Sunday, December 11, 2011

Don Growing Up 4

             If you can keep your head when all about you are losing theirs and blaming it on you… Yours is the Earth and everything that’s in it. And what’s more you’ll be a man my son.                                                                                    --Rudyard Kipling.  I became aware of one of my greatest joys in life – music - in the late 1940s. I probably inherited my love for music from my mother. She loved to play the harmonica,  sing and dance.  My first memories of music - other than my sisters playing the piano – came from the radio and the 78 rpm records my sisters bought. I loved the “Hit Parade,” and listened to it constantly starting with songs like  “Button and Bows,” “Manana,” and “On a Slow Boat to China  in 1948 to “Dance With Me Henry” “Autumn Leaves” and “Sincerely,” all in 1955.
           


My biggest regret living on a farm was that our regimen left no time to be a real kid  -- to play baseball in town in summer, to go on vacation and to spend time with friends. Almost every kid in school was my friend, but I had no real friends. Not one family lived within a few miles of us who had boys my age.
My family sponsored a family of Germans - George Meier – from Germany in the early ‘50s, and their three boys – George, Leo and Eddie - became my friends. My best friend was George, a nice looking, dark-haired kid, not Germanic blond, a few months older than me. The only problem is they did not live near us, and I only saw him a few times a year.

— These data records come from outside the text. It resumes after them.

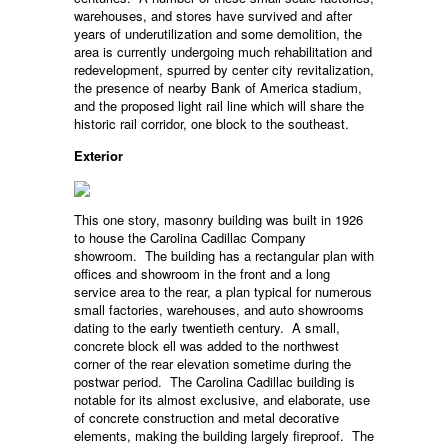
warehouses, and stores have survived and after
years of underutilization and some demolition, the
area is currently undergoing much rehabilitation and
redevelopment, spurred by center city revitalization,
the presence of nearby Bank of America stadium,
and the proposed light rail line which will share the
historic rail corridor, one block to the southeast.
Exterior
This one story, masonry building was built in 1926
to house the Carolina Cadillac Company
showroom. The building has a rectangular plan with
offices and showroom in the front and a long
service area to the rear, a plan typical for numerous
small factories, warehouses, and auto showrooms
dating to the early twentieth century. A small,
concrete block ell was added to the northwest
corner of the rear elevation sometime during the
postwar period. The Carolina Cadillac building is
notable for its almost exclusive, and elaborate, use
of concrete construction and metal decorative
elements, making the building largely fireproof. The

          I can recall only one time in my entire life going to another kid’s house to play The kid was Tommy Lucky, and I went with him after school in the sixth grade and stayed for dinner. It was great.
          I never had a real birthday party where you invite other kids, and they brought presents. Not once. My mother always baked each of us our favorite cake, and we sang happy birthday to each other.

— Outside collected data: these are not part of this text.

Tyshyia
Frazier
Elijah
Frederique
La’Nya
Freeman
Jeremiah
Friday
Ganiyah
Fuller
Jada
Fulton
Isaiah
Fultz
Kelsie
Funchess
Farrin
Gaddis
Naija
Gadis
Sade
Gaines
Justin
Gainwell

            I think – I may be wrong – I went trick or treating once in my life. I dressed in some kind of costume, and my parents took me to town, and I went around with friends. I think it happened, or it is just wishful thinking. The strange thing is that I never thought about this when I was a kid. I lived with my family, did what I was told, and I didn’t know any differently.
My real social life was school. I started at St. Anthony’s Grade School late in February of 1949 – and I loved it – both St. Anthony’s and school. I loved school from the moment I stepped inside its doors because it meant, if nothing else, that I was not back home working on the farm. I loved everything about school. I loved the teachers, the other students, the building, the playground, the church and the classes. I loved English, history, geography, spelling and music. I liked religion okay. I tolerated arithmetic and art. Anytime anything needed answering my hand was up. It got so that teachers would not even look at me any more. Other students did not either. They knew my hand was up.  Can’t anyone answer a question besides Don-nie?
            After Sister Carmela was boss in the third grade, Sister Hilarion rode herd on us in the fourth, Sister Laurentia in the fifth and sixth (escaping the clutches of the vicious Sr. Nathaniel), a lay teacher, Bill Bennett, in seventh grade and likable but tough Sister Wilfrid in the eighth. (These are all true names, and I am sure all gone, but I cherish them. I also finally know what Sr. Wilfrid meant writing in my report card: “Keep up your lovely school spirit.” )
            I started playing basketball competitively in the fifth grade, the same year the school’s new gym was built. I loved that gym. It had glass backboards, and you could make a layup without crashing into a wall. I was always one of the best players although that was not saying much. I remember the starting five in eighth grade  – Larry Deganhart at center, Dick Tetsell and I at forwards and Mike Engraff and Jim Kaiser at guards. I don’t even remember Kenny Hochnadel and Bob Wolf, stars in high school, playing at all.
            I loved everything about basketball, especially practice. The only thing I hated was having to shower afterwards. I was embarrassed showing off the skinny bod. We used to play public school teams in all the little nearby burgs.  Many had brick walls right under the basket so you could make a layup putting your foot against the wall.
One of the greatest disappointments of my life happened in the eighth grade. We were scheduled  to drive to Denver on a Saturday morning for a weekend state Catholic Grade School Basketball Tournament. We would stay overnight Saturday and come home late Sunday afternoon. It was a two-hour drive, and I looked forward to that more than anything in my life.
But we had a fierce blizzard. I was waiting with my Dad in the car with the heater on for the other guys to arrive Saturday morning. Coach Larry Schmitt (a star high school player and really nice guy) arrived to say our trip was canceled. There’s no way we could have negotiated the 120-mile, two-lane highway to Denver in a blizzard. He was right, of course. I was so stunned that I didn’t say a word driving home. I have never cried about that day, but I obviously have held it in my heart.
          Tragedy also struck when I was in the  6th grade. I was home one evening when I received a phone call. It was the first time I talked on a phone in my life. One of my closest friends, Billy Immel, 11, was killed when a circus water truck backed over him as he watched the preparations from his bike. I have never forgotten him.
  Don Lechman is a former reporter, critic and editor for the Daily Breeze. He teaches writing at Harbor College in Wilmington.